Procedure and Follow‐ up Angiograms, Case example of a subject; Panel A is the initial angiogram showing an occlusion in the SFA. Panel B shows the inflated 5 × 80 mm DCB. Panel C shows the post‐DCB results where a residual stenosis of 30% and a small nonflow limiting dissection was obtained. Panel D shows the patent 6‐month follow‐up angiogram without restenosis and with visible positive remodeling.

The primary endpoint of 6‐month angiographic LLL was documented at 0.54 mm. This is comparable to previously reported data (0.4 mm in the THUNDER Trial 10, 0.46 mm in LEVANT I 11, and −0.05 mm in PACIFIER 9). In 15 lesions, positive remodeling, or a negative LLL, was observed at 6 months. Note there was no revascularization in these lesions during this time period, which would have impacted the LLL assessment. The mean lumen gain observed in these lesions was 0.3 ± 0.2 mm. The mean lesion length in this subgroup was 7.3 ± 3.8 cm; two were severely calcified and two were total occlusions.

Freedom from TLR rates in this study were 90.0% and 85.8% after 12 and 24 months, respectively, which are comparable with the results of the Italian Registry 13 (92%/85%) and the PACIFIER Trial 9 (93/85%) and are meaningfully higher than the results from the LEVANT I Trial 11 (71%/64%). Lower TLR rates have important positive implications on the health economics of DCBs and cost of treatment over time 16.

Due to the excellent long‐term data, the DCB formulation used in this study seems particularly useful in patients with long lesions, and rapidly progressive atherosclerotic changes in the femoral arteries. Those two conditions have shown a high rate of disease recurrence. In addition, the analysis of subgroups did not reveal significantly different results with regard to the gender of the subjects, smoking status, or the presence of calcification.

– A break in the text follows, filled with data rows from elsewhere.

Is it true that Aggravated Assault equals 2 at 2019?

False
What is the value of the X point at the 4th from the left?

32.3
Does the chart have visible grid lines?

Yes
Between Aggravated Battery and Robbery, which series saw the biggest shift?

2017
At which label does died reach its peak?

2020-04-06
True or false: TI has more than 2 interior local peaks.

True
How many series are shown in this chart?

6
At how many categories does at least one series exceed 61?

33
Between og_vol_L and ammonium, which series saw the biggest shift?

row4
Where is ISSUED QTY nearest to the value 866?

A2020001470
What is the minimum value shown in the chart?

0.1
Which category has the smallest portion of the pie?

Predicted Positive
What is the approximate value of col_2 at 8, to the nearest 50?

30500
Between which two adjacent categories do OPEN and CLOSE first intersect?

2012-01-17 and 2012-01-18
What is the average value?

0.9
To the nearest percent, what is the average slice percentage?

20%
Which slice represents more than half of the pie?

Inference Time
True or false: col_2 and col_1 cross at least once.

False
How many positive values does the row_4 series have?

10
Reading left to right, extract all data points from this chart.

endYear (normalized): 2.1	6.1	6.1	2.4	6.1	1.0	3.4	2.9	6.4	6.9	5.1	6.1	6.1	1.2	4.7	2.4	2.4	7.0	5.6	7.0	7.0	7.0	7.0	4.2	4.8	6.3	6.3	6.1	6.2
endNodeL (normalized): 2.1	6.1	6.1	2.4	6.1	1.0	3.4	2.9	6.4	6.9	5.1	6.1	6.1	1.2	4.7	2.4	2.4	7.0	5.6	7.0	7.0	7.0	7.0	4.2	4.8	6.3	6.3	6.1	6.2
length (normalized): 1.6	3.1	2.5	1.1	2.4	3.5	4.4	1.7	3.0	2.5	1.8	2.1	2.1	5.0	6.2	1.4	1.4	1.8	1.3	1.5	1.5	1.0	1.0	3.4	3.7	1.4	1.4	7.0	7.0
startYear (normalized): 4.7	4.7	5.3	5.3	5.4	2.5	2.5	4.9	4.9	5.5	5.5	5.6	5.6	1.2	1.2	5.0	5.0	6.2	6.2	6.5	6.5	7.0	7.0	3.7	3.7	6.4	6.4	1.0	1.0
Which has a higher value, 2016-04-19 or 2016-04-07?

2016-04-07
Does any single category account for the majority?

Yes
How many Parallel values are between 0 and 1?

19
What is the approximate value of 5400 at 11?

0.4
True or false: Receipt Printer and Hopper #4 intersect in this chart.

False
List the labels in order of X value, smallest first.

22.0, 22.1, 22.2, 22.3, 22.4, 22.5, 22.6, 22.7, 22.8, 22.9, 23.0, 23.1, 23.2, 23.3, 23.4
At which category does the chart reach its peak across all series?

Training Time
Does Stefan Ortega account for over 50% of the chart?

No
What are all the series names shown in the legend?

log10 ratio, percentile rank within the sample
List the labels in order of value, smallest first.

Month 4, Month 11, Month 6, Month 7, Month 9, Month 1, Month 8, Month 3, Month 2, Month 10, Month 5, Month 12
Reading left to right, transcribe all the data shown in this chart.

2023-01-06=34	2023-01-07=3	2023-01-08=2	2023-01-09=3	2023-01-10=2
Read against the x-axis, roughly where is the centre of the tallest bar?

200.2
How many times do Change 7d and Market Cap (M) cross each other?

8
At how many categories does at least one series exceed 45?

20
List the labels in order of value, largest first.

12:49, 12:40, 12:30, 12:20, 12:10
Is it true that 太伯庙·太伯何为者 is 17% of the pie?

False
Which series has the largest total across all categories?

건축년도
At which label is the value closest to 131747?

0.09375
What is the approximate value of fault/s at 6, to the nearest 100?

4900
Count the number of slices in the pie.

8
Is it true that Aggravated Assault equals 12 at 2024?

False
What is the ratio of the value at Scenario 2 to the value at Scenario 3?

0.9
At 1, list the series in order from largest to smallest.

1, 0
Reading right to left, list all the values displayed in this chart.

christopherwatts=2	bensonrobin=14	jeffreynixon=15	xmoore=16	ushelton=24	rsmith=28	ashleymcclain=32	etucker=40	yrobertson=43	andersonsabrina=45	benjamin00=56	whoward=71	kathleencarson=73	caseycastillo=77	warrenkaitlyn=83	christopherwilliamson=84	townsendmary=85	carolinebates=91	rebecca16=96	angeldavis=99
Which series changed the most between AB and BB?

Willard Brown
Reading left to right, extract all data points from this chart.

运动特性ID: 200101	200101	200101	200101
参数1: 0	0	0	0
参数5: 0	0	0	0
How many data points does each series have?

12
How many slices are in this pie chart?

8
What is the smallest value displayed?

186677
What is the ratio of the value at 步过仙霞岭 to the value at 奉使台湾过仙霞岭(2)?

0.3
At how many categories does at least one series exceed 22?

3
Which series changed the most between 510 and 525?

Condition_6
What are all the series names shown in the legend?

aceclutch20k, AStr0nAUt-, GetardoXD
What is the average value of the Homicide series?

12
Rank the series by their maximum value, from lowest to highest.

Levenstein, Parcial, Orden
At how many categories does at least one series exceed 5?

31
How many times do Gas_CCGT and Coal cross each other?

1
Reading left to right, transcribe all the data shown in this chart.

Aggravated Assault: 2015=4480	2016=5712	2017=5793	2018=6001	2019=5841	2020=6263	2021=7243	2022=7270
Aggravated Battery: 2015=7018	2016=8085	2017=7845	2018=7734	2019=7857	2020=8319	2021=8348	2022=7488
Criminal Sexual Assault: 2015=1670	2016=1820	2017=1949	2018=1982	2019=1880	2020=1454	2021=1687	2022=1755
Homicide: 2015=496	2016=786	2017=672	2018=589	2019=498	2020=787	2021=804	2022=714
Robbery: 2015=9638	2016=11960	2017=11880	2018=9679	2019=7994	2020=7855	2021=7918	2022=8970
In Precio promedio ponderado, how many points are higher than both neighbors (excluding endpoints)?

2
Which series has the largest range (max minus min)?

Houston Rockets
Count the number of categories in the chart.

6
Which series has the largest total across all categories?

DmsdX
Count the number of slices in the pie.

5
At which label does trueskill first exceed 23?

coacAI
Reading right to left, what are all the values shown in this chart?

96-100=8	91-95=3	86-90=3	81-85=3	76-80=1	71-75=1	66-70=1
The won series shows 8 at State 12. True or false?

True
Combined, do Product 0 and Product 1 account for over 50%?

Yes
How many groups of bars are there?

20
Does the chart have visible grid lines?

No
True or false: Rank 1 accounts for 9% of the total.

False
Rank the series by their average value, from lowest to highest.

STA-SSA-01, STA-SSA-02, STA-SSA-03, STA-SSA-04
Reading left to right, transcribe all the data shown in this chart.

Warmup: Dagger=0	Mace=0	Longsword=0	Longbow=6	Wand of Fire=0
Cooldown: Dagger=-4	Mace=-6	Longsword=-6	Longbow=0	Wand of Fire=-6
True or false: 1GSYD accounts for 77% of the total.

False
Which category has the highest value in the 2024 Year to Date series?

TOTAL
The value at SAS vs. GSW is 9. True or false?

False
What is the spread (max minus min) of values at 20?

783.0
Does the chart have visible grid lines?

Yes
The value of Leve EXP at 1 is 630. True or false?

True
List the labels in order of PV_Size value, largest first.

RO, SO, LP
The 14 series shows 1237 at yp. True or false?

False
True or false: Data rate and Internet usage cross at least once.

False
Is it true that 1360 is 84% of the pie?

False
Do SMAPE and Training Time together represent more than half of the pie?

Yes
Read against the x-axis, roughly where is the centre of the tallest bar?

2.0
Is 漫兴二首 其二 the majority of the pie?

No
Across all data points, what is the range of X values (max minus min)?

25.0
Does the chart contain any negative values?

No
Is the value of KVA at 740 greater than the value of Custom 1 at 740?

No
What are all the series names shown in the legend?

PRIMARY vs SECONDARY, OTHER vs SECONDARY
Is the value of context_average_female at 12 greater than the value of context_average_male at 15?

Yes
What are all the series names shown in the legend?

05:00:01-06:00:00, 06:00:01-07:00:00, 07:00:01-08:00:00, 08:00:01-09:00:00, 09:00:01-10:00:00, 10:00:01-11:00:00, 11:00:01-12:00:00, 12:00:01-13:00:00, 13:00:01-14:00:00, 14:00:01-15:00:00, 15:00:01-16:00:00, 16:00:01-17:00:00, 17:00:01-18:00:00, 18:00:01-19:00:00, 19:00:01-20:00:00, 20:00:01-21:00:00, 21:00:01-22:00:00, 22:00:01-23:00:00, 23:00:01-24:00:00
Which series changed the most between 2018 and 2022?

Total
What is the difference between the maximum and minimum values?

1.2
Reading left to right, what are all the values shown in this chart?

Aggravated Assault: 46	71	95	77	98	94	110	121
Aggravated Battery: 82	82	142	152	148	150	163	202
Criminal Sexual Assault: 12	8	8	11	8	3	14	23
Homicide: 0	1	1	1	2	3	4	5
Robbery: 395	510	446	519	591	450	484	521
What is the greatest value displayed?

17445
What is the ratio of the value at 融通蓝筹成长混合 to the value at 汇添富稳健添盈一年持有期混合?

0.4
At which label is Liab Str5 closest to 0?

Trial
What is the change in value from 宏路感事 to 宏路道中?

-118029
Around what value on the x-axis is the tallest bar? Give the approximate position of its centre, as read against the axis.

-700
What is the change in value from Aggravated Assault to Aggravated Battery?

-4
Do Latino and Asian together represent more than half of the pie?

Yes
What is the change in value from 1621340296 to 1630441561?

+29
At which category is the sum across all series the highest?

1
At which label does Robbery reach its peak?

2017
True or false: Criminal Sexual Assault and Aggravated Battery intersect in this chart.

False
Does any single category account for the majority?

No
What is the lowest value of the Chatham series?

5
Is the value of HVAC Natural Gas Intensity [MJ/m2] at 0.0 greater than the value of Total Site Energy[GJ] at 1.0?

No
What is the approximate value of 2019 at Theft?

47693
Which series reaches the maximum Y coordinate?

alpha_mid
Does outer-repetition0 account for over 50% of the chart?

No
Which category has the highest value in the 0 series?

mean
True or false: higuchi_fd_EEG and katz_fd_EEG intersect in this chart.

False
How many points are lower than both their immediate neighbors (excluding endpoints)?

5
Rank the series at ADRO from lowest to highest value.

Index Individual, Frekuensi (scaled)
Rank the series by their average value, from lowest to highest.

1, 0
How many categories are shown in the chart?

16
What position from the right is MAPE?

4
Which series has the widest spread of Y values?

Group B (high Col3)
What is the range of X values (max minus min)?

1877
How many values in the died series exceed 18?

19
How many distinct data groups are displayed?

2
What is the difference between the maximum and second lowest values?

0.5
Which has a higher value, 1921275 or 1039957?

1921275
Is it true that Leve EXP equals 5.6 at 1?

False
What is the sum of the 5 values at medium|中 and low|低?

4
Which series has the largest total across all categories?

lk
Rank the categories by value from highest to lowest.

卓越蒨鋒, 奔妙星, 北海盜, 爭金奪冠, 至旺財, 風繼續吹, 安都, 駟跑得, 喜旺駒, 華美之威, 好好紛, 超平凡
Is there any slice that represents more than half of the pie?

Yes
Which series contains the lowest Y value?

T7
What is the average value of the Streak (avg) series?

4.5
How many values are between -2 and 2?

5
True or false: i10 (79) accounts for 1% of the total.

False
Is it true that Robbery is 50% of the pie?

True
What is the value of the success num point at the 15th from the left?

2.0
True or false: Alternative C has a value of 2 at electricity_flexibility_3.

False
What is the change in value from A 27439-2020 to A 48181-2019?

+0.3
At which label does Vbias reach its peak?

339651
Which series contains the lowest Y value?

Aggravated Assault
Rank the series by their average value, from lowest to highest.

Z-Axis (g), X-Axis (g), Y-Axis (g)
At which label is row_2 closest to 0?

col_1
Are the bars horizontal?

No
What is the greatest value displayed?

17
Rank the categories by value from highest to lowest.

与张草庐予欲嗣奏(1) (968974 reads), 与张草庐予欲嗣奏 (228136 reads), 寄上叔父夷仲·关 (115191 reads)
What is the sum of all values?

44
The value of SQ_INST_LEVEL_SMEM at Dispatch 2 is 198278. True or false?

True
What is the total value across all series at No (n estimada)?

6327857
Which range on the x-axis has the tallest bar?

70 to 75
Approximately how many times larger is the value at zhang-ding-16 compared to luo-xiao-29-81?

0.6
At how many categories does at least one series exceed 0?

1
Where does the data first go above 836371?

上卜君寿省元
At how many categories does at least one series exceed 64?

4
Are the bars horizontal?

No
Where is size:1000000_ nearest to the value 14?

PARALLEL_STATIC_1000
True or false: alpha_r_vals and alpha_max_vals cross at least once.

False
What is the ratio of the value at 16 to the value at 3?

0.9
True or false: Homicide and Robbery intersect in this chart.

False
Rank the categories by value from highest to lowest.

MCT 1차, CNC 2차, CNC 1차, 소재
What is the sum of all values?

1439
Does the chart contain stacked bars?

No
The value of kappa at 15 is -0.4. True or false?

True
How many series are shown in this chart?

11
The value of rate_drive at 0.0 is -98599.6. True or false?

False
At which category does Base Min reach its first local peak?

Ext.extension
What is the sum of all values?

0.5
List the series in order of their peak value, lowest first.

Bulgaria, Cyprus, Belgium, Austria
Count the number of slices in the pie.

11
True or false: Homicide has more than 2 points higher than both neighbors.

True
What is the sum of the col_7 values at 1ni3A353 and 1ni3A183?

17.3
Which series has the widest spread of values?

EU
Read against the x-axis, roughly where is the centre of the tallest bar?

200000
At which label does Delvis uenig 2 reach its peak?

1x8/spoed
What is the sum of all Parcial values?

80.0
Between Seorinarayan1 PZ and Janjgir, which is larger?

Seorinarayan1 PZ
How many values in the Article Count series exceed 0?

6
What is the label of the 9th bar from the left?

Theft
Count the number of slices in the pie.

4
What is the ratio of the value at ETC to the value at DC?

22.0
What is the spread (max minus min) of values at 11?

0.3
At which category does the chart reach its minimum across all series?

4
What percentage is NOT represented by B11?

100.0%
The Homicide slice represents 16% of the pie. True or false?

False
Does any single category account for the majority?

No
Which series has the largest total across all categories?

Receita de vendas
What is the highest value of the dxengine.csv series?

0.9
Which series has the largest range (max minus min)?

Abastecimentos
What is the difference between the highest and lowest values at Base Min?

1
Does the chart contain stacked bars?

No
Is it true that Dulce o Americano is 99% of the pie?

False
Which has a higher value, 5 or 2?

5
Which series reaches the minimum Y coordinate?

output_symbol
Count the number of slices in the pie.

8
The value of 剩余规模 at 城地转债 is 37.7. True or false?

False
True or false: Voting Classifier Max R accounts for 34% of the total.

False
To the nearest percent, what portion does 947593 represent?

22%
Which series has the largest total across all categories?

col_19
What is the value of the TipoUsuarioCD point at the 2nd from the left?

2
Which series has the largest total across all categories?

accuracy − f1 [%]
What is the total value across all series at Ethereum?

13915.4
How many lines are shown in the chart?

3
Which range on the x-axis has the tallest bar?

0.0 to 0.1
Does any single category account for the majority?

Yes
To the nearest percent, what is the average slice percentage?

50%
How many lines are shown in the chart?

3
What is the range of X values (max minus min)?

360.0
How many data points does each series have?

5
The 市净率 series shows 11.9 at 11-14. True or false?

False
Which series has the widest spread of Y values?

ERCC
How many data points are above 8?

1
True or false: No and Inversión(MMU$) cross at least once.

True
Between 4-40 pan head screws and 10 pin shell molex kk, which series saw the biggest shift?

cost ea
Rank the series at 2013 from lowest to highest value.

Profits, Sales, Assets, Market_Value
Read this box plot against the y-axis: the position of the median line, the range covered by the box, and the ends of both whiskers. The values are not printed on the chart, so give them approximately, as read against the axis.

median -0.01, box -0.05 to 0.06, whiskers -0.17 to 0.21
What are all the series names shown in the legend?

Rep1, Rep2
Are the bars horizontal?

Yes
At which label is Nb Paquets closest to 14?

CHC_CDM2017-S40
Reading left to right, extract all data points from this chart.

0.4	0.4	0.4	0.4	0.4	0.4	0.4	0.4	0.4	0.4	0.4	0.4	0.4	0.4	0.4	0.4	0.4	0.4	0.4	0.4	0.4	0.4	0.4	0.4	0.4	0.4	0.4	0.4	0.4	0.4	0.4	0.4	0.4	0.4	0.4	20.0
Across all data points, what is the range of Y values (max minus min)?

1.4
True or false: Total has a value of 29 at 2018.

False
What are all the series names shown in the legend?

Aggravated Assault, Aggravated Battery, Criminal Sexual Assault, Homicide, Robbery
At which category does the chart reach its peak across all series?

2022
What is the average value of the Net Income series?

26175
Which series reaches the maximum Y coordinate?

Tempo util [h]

The impact of calcification on DCB effectiveness has been reported elsewhere 17. The lack of a significant difference observed in this study was likely because lesions with calcification that precluded adequate PTA treatment were excluded.

Limitations of the study include the lack of randomization and small proportion of CTOs (12.1%). However, all occluded lesions were patent through 24 months, which suggests adequate effectiveness of this DCB in CTOs. Further assessment in complex disease is warranted. The study also lacked objective criteria for the exclusion criterion “prohibitive” calcification, which may have left room for investigator bias. Larger studies with robust designs are currently enrolling patients, including two randomized controlled trials and one global registry.

CONCLUSION

The Stellarex DCB is a next‐generation balloon with an effective mechanism of action and excellent 2‐year data with improved patency rates compared to historical data and outcomes comparable with the best published DCB studies. Treatment of atherosclerotic lesions with the Stellarex DCB is a safe and effective option that offers an important economic benefit due to the high patency rate and low TLR rate.

ACKNOWLEDGMENTS

The authors would like to thank the following: Michael R. Jaff, DO and Krishna Rocha‐Singh, MD for core laboratory oversight and study design, Philippe Marco, MD from CV Ingenuity for study design; Sarah Verdoliva, MS from NAMSA for statistical analysis and Meghan Schadow, MS from Spectranetics for writing assistance.

Conflict of interest: Henrik Schroeder is a consultant with Spectranetics and Stephan Duda is a former holder of CV Ingenuity stock options and has a consulting agreement with Spectranetics. The other authors have no conflicts of interest to disclose.